## [Exercise data]

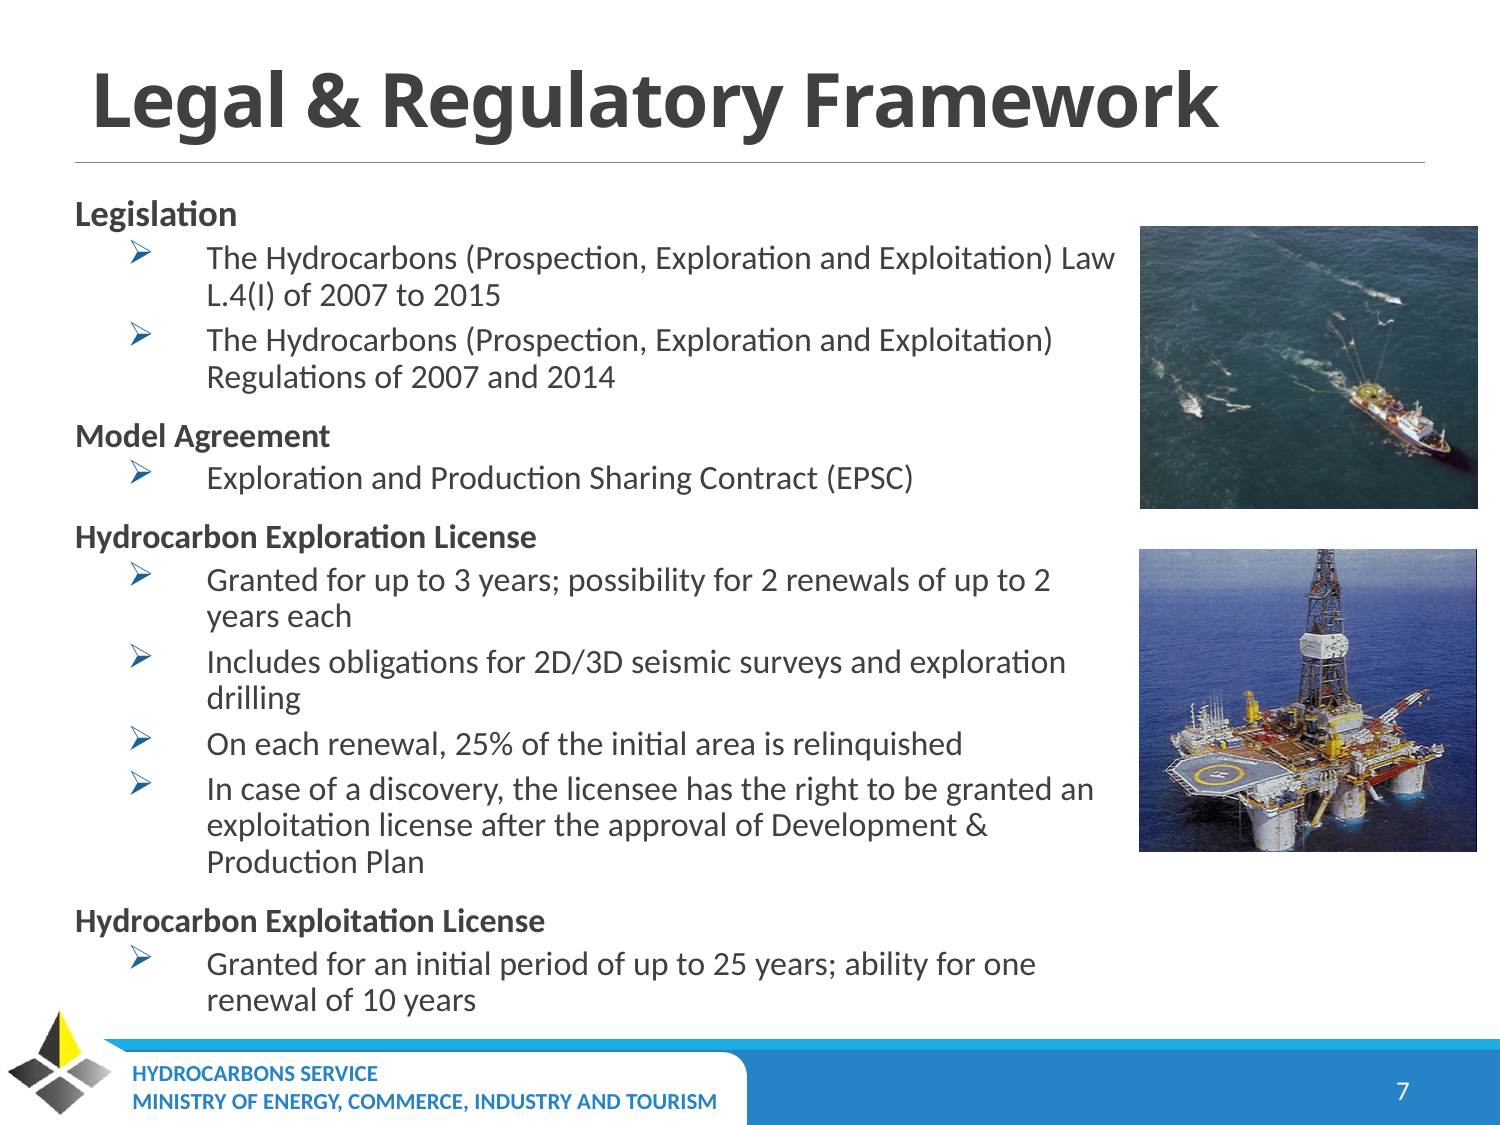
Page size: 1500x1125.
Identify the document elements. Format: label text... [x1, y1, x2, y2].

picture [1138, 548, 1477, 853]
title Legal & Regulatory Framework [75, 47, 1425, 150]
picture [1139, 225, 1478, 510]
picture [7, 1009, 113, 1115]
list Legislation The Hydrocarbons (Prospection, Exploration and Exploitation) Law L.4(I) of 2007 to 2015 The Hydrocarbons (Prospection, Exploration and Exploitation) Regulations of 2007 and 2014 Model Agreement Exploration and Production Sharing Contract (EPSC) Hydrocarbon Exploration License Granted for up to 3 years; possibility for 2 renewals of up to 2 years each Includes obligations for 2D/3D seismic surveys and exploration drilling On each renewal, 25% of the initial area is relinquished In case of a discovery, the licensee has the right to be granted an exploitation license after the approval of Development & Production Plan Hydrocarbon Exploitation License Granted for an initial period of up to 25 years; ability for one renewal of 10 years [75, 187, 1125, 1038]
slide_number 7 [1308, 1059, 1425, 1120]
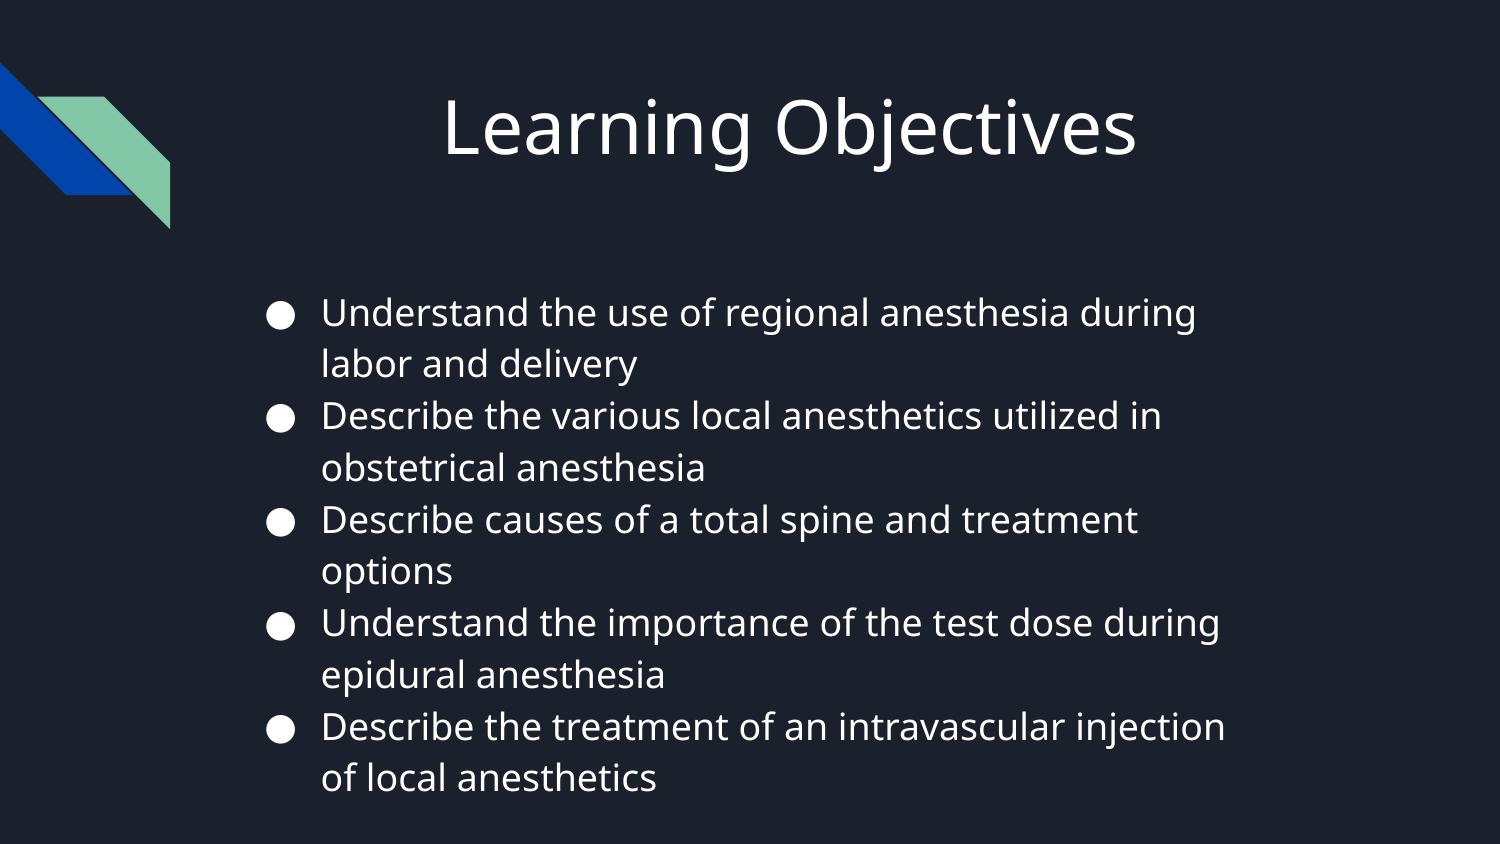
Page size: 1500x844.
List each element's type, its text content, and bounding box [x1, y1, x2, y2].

--

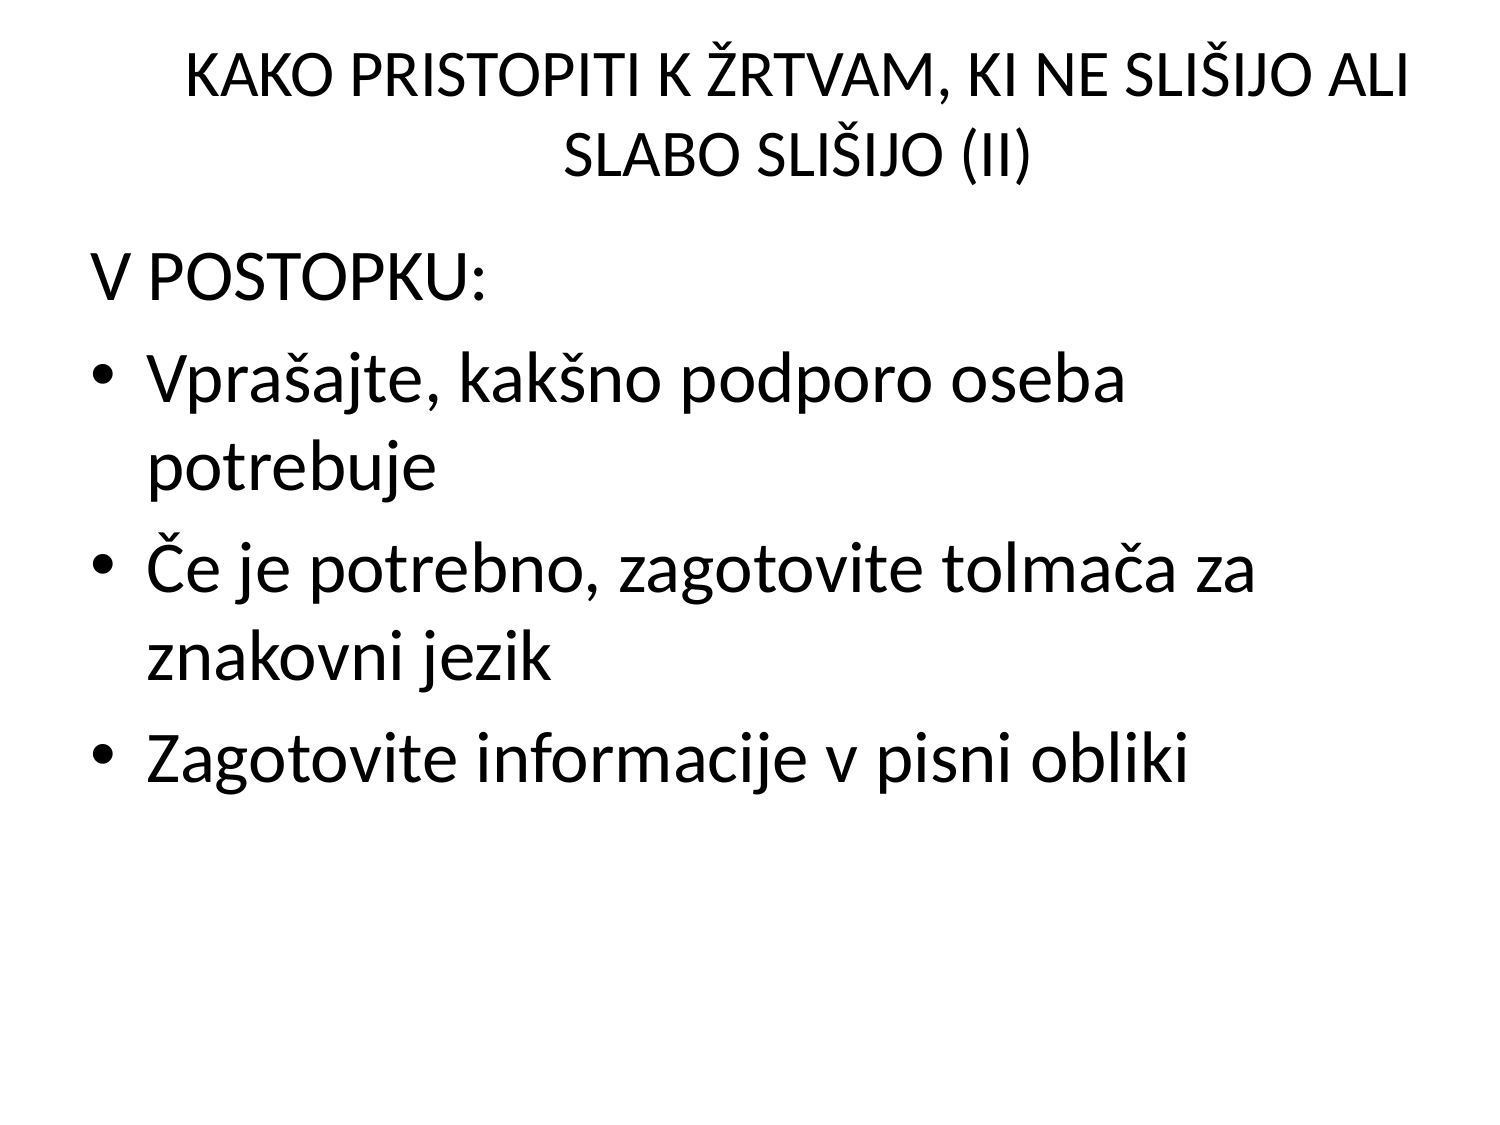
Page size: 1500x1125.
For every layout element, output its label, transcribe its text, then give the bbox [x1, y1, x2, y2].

## [What you need to do]
Please copy, exactly and with nothing else, the lines above beginning at the line that has "Page size: 1500x844." and ending with the line that has "List each element's".

## [Output]
Page size: 1500x844.
List each element's type, its text content, and bounding box [x1, y1, x2, y2].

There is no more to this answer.